Went out to pensacola beach from 7 to 10 this morning. Had Bonita blitzing all over the beach for three hours. Hooked up about a dozen landed 4. It was good times. Got all of them on a white gurgler size 2.


----------



## bigspoon17 (May 31, 2011)

So jealous! What part of the beach? I need to try this tomorrow.


----------



## fishboy (Oct 6, 2007)

Sweet, that has been my plan for Sunday with the north wind. Glad you got on them, I tied a couple bonita bunnies that need to get chewed on.


----------



## River Hooligans (Dec 26, 2012)

I was just west of the pier, but from the birds I could see looked like fish all up and down. I just stood in one spot and every 10 to 15 min the would run by. I plan to be back out there tomorrow, and Sunday. I drive a tab Tacoma with ct plates if anyone wants to meet up.


----------



## GWally (May 16, 2009)

What size are they? Might be nice to have a few in the freezer for Marlin bait if they aren't too big.


----------



## bigspoon17 (May 31, 2011)

River Hooligans said:


> I was just west of the pier, but from the birds I could see looked like fish all up and down. I just stood in one spot and every 10 to 15 min the would run by. I plan to be back out there tomorrow, and Sunday. I drive a tab Tacoma with ct plates if anyone wants to meet up.

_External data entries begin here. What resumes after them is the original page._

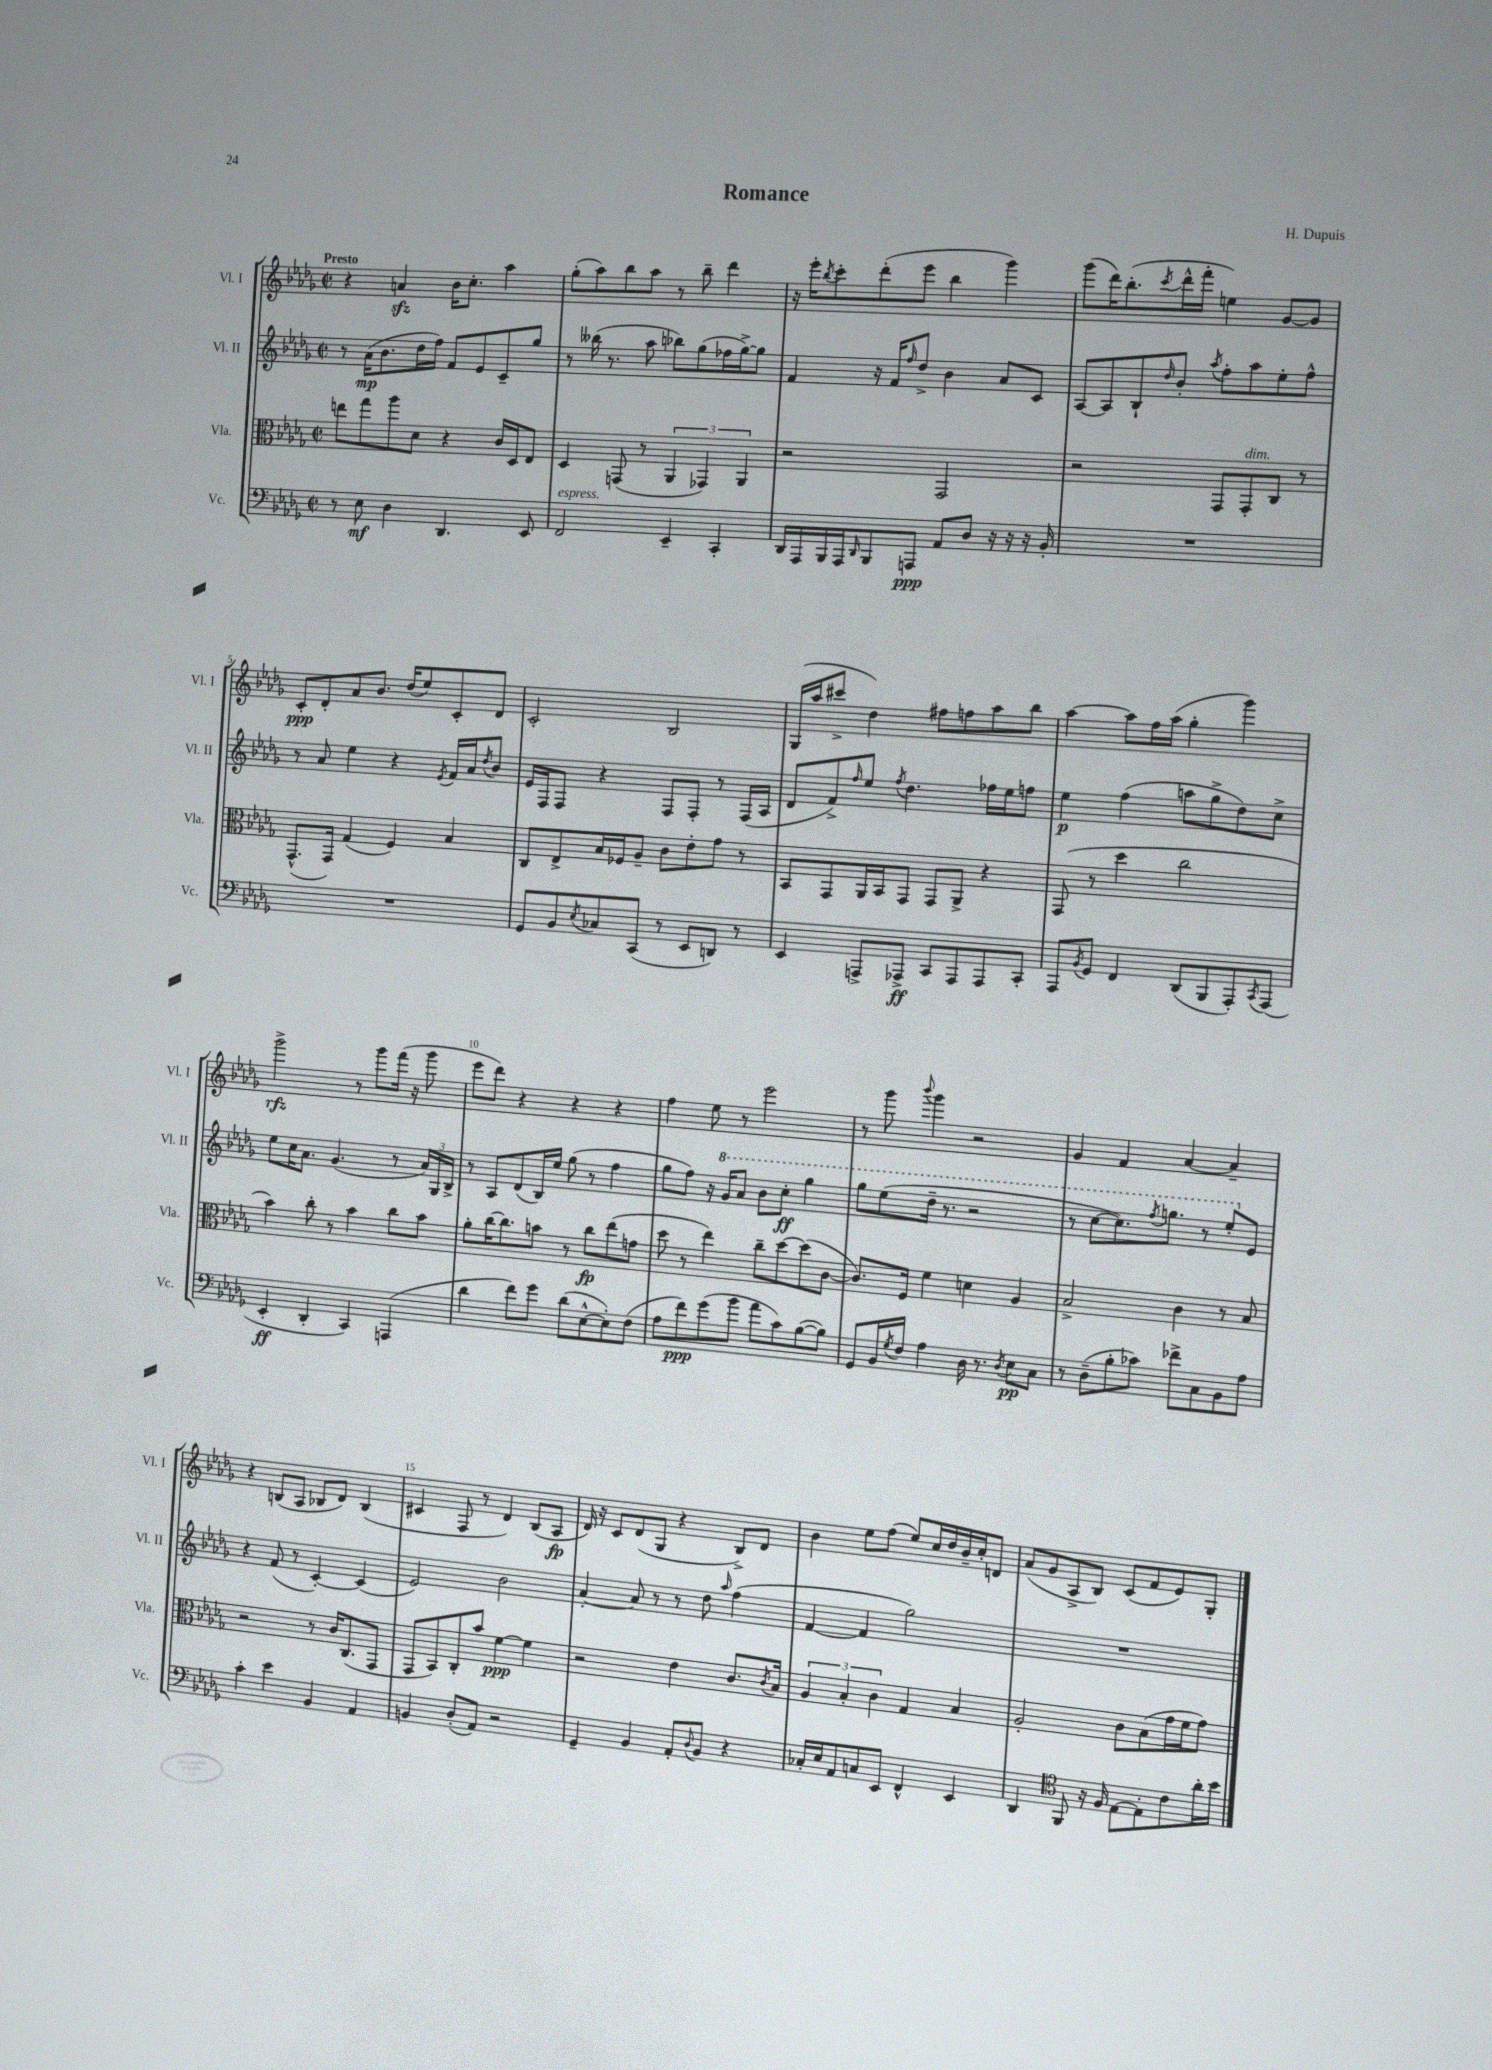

**kern	**dynam	**kern	**dynam	**kern	**dynam	**kern	**dynam
*part4	*part4	*part3	*part3	*part2	*part2	*part1	*part1
*staff4	*staff4	*staff3	*staff3	*staff2	*staff2	*staff1	*staff1
*I"Vc.	*	*I"Vla.	*	*I"Vl. II	*	*I"Vl. I	*
*I'Vc.	*	*I'Vla.	*	*I'Vl. II	*	*I'Vl. I	*
*clefF4	*	*clefC3	*	*clefG2	*	*clefG2	*
*k[b-e-a-d-g-]	*	*k[b-e-a-d-g-]	*	*k[b-e-a-d-g-]	*	*k[b-e-a-d-g-]	*
*M2/2	*	*M2/2	*	*M2/2	*	*M2/2	*
*met(c|)	*	*met(c|)	*	*met(c|)	*	*met(c|)	*
=1	=1	=1	=1	=1	=1	=1	=1
!	!	!	!	!	!	!LO:TX:a:B:t=Presto	!
8r	.	8een\L	.	8r	.	4r	.
8E-\	mf	8gg-\	.	(16a-\KL	mp	.	.
.	.	.	.	8.b-\	.	.	.
4D-\	.	8aa-\	.	.	.	4anzz/	.
.	.	8d-\J	.	16dd-\L	.	.	.
.	.	.	.	16ff\JJ)	.	.	.
4.DD-/	.	4r	.	8f/L	.	16b-\KL	.
.	.	.	.	.	.	8.cc'\J	.
.	.	.	.	8e-/	.	.	.
.	.	16c/LL	.	8c~/	.	4aa-\	.
.	.	16D-/J	.	.	.	.	.
8EE-/	.	8E-/J	.	8gg-/J	.	.	.
=2	=2	=2	=2	=2	=2	=2	=2
!LO:TX:a:i:t=espress.	!	!	!	!	!	!	!
2FF/	.	4D-/	.	8r	.	(8gg-'\L	.
.	.	.	.	(16bb--X\	.	8aa-\)	.
.	.	.	.	8.r	.	.	.
.	.	(8GGn/	.	.	.	8bb-\	.
.	.	8r	.	8aa-\	.	8aa-\J	.
4EE-~/	.	6AA-/	.	8bb-X\L)	.	8r	.
.	.	.	.	(8gg-\	.	8bb-~\	.
.	.	6GG-X/)	.	.	.	.	.
4CC'/	.	.	.	16ff-X\L	.	4ddd-\	.
.	.	.	.	[16gg-^\J)	.	.	.
.	.	6AA-/	.	.	.	.	.
.	.	.	.	8gg-\J]	.	.	.
=3	=3	=3	=3	=3	=3	=3	=3
16DD-/LL	.	2r	.	4f/	.	16r	.
16AAA-/	.	.	.	.	.	16eee-'\KL	.
.	.	.	.	.	.	8qbb-/	.
16BBB-/	.	.	.	.	.	8ccc'\	.
16AAA-/J	.	.	.	.	.	.	.
16qqDD-/	.	.	.	.	.	.	.
8BBB-/	.	.	.	16r	.	(8ddd-'\	.
.	.	.	.	16f/KL	.	.	.
.	.	.	.	16qqff/	.	.	.
8AAAn/J	ppp	.	.	8dd-^/J	.	8eee-\J	.
8AA-/L	.	2GG-/	.	4b-\	.	4bb-\	.
8D-/J	.	.	.	.	.	.	.
16r	.	.	.	8a-/L	.	4ggg-\)	.
16r	.	.	.	.	.	.	.
16r	.	.	.	8c/J	.	.	.
16BB-'/	.	.	.	.	.	.	.
=4	=4	=4	=4	=4	=4	=4	=4
1r	.	2r	.	[8A-/L	.	(8ggg-\L	.
.	.	.	.	8A-/]	.	16ddd-\K)	.
.	.	.	.	.	.	(8.bb-'\	.
.	.	.	.	8B-`/	.	.	.
.	.	.	.	16qqdd-/	.	8qccc/	.
.	.	.	.	8b-'/J	.	16ddd-^^\L	.
.	.	.	.	.	.	16fff'\JJ	.
.	.	.	.	8qaa-/	.	.	.
.	.	8GG-/L	.	8ff'\L	.	4een\)	.
!	!	!LO:TX:a:i:t=dim.	!	!	!	!	!
.	.	8GG-'/	.	8aa-\	.	.	.
.	.	8C/J	.	8ee-'\	.	[8g-/L	.
.	.	8r	.	8ff^^\J	.	8g-/J]	.
!!LO:LB:g=z
=5	=5	=5	=5	=5	=5	=5	=5
1r	.	(8.GG-^^/L	.	8r	.	8c'/L	ppp
.	.	.	.	8a-/	.	8d-'/	.
.	.	16GG-/Jk)	.	.	.	.	.
.	.	(4G-/	.	4ee-\	.	8a-/	.
.	.	.	.	.	.	8.b-/J	.
.	.	4F/)	.	4r	.	.	.
.	.	.	.	.	.	(16dd-/KL	.
.	.	.	.	.	.	8ee-/)	.
.	.	.	.	8qe-/	.	.	.
.	.	4B-/	.	16f/LL	.	8c'/	.
.	.	.	.	16a-/J	.	.	.
.	.	.	.	8qdd-/	.	.	.
.	.	.	.	8b-/J	.	8d-/J	.
=6	=6	=6	=6	=6	=6	=6	=6
8GG-/L	.	8C/L	.	16e-/LL	.	2c'/	.
.	.	.	.	16F/J	.	.	.
8BB-/	.	8E-^/	.	8F/J	.	.	.
8qE-/	.	.	.	.	.	.	.
8C-X/	.	16B-/L	.	4r	.	.	.
.	.	16F-X/J	.	.	.	.	.
(8CC/J	.	8A-~/J	.	.	.	.	.
8r	.	8c\L	.	8F/L	.	2B-/	.
8EE-/L	.	8e-'\	.	8F'/J	.	.	.
8DDn/J)	.	8g-\J	.	8r	.	.	.
8r	.	8r	.	(16F/LL	.	.	.
.	.	.	.	16A-/JJ	.	.	.
=7	=7	=7	=7	=7	=7	=7	=7
4EE-/	.	8BB-/L	.	8d-/L	.	(16G-/LL	.
.	.	.	.	.	.	16aa-/J	.
.	.	8GG-/	.	8f^/)	.	8ccc#X^/J	.
.	.	.	.	16qqff/	.	.	.
8AAAn^/L	.	16AA-/L	.	8ee-/J	.	4dd-\)	.
.	.	16BB-/J	.	.	.	.	.
.	.	.	.	8qff/	.	.	.
8AAA-X^/J	ff	8GG-/J	.	4.dd-\	.	.	.
8CC/L	.	8GG-/L	.	.	.	8ff#X\L	.
8AAA-/	.	8AA-^/J	.	.	.	8ffn\	.
8AAA-/	.	4r	.	16ff-X\LL	.	8aa-\	.
.	.	.	.	16ee-\J	.	.	.
8CC'/J	.	.	.	8ffn\J	.	8bb-\J	.
=8	=8	=8	=8	=8	=8	=8	=8
8AAA-/L	.	(8GG-/	.	4ee-\	p	[4aa-\	.
8qBB-/	.	.	.	.	.	.	.
8GG-/J	.	8r	.	.	.	.	.
4FF/	.	4dd-\	.	(4ff\	.	8aa-\L]	.
.	.	.	.	.	.	16ff\L	.
.	.	.	.	.	.	(16aa-\JJ	.
(8DD-/L	.	2cc\	.	8aan\L	.	4gg-'\	.
8BBB-/	.	.	.	8gg-^\	.	.	.
8AAA-'/)	.	.	.	8dd-\)	.	4ggg-\)	.
8qCC/	.	.	.	.	.	.	.
(8AAA-/J	.	.	.	8cc^\J	.	.	.
!!LO:LB:g=z
=9	=9	=9	=9	=9	=9	=9	=9
4EE-'/	ff	4b-\)	.	8ee-\L	.	2ggg-^\	rfz
.	.	.	.	16cc\K	.	.	.
.	.	.	.	8.a-\J	.	.	.
4DD-'/	.	8cc'\	.	.	.	.	.
.	.	8r	.	(4.g-/	.	.	.
4CC/)	.	4b-\	.	.	.	8r	.
.	.	.	.	.	.	8ggg-\L	.
(4AAAn/	.	8cc\L	.	8r	.	(16fff\Jk	.
.	.	.	.	.	.	16r	.
.	.	8b-\J	.	24a-/LL)	.	8ggg-\	.
.	.	.	.	24G-/	.	.	.
.	.	.	.	24B-^/JJ	.	.	.
=10	=10	=10	=10	=10	=10	=10	=10
4d-\	.	8a-'\L	.	8r	.	8eee-\L	.
.	.	[16cc\K	.	8A-/L	.	8ddd-\J)	.
.	.	8.cc\]	.	.	.	.	.
8f\L)	.	.	.	(8d-/	.	4r	.
8g-\J	.	8bn\J	.	16B-/L)	.	.	.
.	.	.	.	16ee-/JJ	.	.	.
(8d-\L	.	8r	.	(8gg-\	.	4r	.
[8E-^^\	.	8cc\L	fp	8r	.	.	.
8E-'\])	.	(8ee-\	.	4ff\	.	4r	.
(8F\J	.	8gn\J	.	.	.	.	.
=11	=11	=11	=11	=11	=11	=11	=11
8A-\L	.	8dd-\	.	8gg-\L	.	4ff\	.
8f\)	ppp	8r	.	8ff\J)	.	.	.
(8g-\	.	4ee-\)	.	16r	.	8ee-\	.
*	*	*	*	*8va	*	*	*
.	.	.	.	16gg-/KL	.	.	.
8b-\J	.	.	.	8aa-/J	.	8r	.
8a-\L	.	8cc~\L	.	8bb-\L	.	2eee-\	.
8c\)	.	[8dd-\	.	8ccc'\J	ff	.	.
([8B-\	.	(8dd-\]	.	4ggg-\	.	.	.
8B-\J])	.	[8c\J	.	.	.	.	.
=12	=12	=12	=12	=12	=12	=12	=12
8GG-/L	.	8.c/L])	.	8ggg-\L	.	8r	.
16BB-/L	.	.	.	(8eee-\	.	8ggg-\	.
8qG-/	.	.	.	.	.	.	.
16F/JJ	.	16F/Jk	.	.	.	.	.
.	.	.	.	.	.	8qqbbb-/	.
4A-\	.	4f\	.	16ddd-~\Jk	.	4ggg-\	.
.	.	.	.	8.r	.	.	.
16D-\	.	4dn\	.	2r	.	2r	.
8.r	.	.	.	.	.	.	.
8qD-/	.	.	.	.	.	.	.
8E-\L	pp	4A-/	.	.	.	.	.
8C\J	.	.	.	.	.	.	.
=13	=13	=13	=13	=13	=13	=13	=13
8r	.	2B-^/	.	8r	.	4g-/	.
(8D-~\L	.	.	.	[8ccc\L	.	.	.
8B-'\	.	.	.	8.ccc\])	.	4f/	.
8c-X\J)	.	.	.	.	.	.	.
.	.	.	.	8qfff/	.	.	.
.	.	.	.	8.gggn\J	.	.	.
8f-X^\L	.	4c\	.	.	.	[4a-/	.
8C\	.	.	.	8r	.	.	.
8BB-\	.	8r	.	8eee-'/L	.	4a-~/]	.
*	*	*	*	*X8va	*	*	*
8A-\J	.	8B-/	.	8e-/J	.	.	.
!!LO:LB:g=z
=14	=14	=14	=14	=14	=14	=14	=14
4c'\	.	2r	.	4r	.	4r	.
4e-\	.	.	.	(8f/	.	(8Bn/L	.
.	.	.	.	8r	.	8A-/J	.
4BB-/	.	8r	.	[4c'/)	.	8B-X/L	.
.	.	16c/KL	.	.	.	8d-/J)	.
.	.	(8.C/	.	.	.	.	.
4AA-/	.	.	.	(4c/]	.	(4B-/	.
.	.	8GG-/J	.	.	.	.	.
=15	=15	=15	=15	=15	=15	=15	=15
4BBn/	.	8GG-/L	.	2e-/)	.	4c#X/	.
.	.	8BB-/)	.	.	.	.	.
(8D-'/L	.	8C'/	.	.	.	8F/	.
8AA-/J)	.	8b-/J	.	.	.	8r	.
2r	.	[4f\	ppp	2b-\	.	4d-/)	.
.	.	4f\]	.	.	.	(8B-/L	.
.	.	.	.	.	.	8A-/J	fp
=16	=16	=16	=16	=16	=16	=16	=16
4GG-~/	.	2r	.	[4a-'/	.	16d-/)	.
.	.	.	.	.	.	16r	.
.	.	.	.	.	.	8c/L	.
4BB-/	.	.	.	8a-/]	.	(8d-/	.
.	.	.	.	8r	.	8G-/J	.
8AA-'/L	.	4e-\	.	8r	.	4r	.
8qqD-/	.	.	.	.	.	.	.
8BB-/J	.	.	.	8dd-\	.	.	.
.	.	.	.	16qqaa-/	.	.	.
4r	.	8.c/L	.	(4ff\	.	8B-^/L)	.
.	.	.	.	.	.	8d-/J	.
.	.	8qc/	.	.	.	.	.
.	.	16B-/Jk	.	.	.	.	.
=17	=17	=17	=17	=17	=17	=17	=17
16C-X'/LL	.	6A-/	.	[4f/	.	4b-\	.
16E-/J	.	.	.	.	.	.	.
8AA-/	.	.	.	.	.	.	.
.	.	6B-'/	.	.	.	.	.
8Cn/	.	.	.	4f/]	.	8ee-\L	.
.	.	6c\	.	.	.	.	.
8EE-/J	.	.	.	.	.	(8ff\J	.
4FF^^/	.	4G-/	.	2gg-\)	.	8ee-/L)	.
.	.	.	.	.	.	16cc/L	.
.	.	.	.	.	.	16dd-/	.
4EE-/	.	4B-/	.	.	.	16b-~/	.
.	.	.	.	.	.	16cc'/J	.
.	.	.	.	.	.	8dn/J	.
=18	=18	=18	=18	=18	=18	=18	=18
4DD-/	.	2A-'/	.	1r	.	(8a-/L	.
.	.	.	.	.	.	8g-/	.
*clefC4	*	*	*	*	*	*	*
8FF/	.	.	.	.	.	8A-^/	.
16r	.	.	.	.	.	8B-/J)	.
16F/	.	.	.	.	.	.	.
[8E-\L	.	8c\L	.	.	.	(8c/L	.
8E-'\]	.	(8B-\	.	.	.	8f/	.
8c\	.	16g-\L	.	.	.	8e-/)	.
.	.	16f\J	.	.	.	.	.
16a-'\L	.	8g-\J)	.	.	.	8G-'/J	.
16b-\JJ	.	.	.	.	.	.	.
==	==	==	==	==	==	==	==
*-	*-	*-	*-	*-	*-	*-	*-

Going tomorrow morning, will look for you. The gf loves to catch reds from the beach so I'll be multitasking. :thumbsup:


----------



## ride135 (Dec 30, 2012)

Will shese same fish be around come Feb?
If so what the heck is a White Gurgler?
Coming down to the St Joe bay area for the month of Feb with the kayak and hope to do a day or two off the beach there.
Saw a few there last year but they would not hit anything I threw at them. Will they hit live bait and if so what and were would I get it?
I have my own cast net!
Dave from Ohio


----------



## wtbfishin (Dec 2, 2011)

Oh Boy! Oh Boy! :thumbup: Well aren't you the lucky one, none down this way well East of you, just a cold N wind a-blowin!!! 

Hey Dave they hit every Gummy Minnow I got in front of them last year; when I see them comin' I get Buck Fever!!


----------



## Fisherdad1 (Oct 4, 2007)

He is fly fishing. A gurgler is a top water fly that casts better than a big popping bug, but gives plenty of surface splash.
- Fisherdad1


----------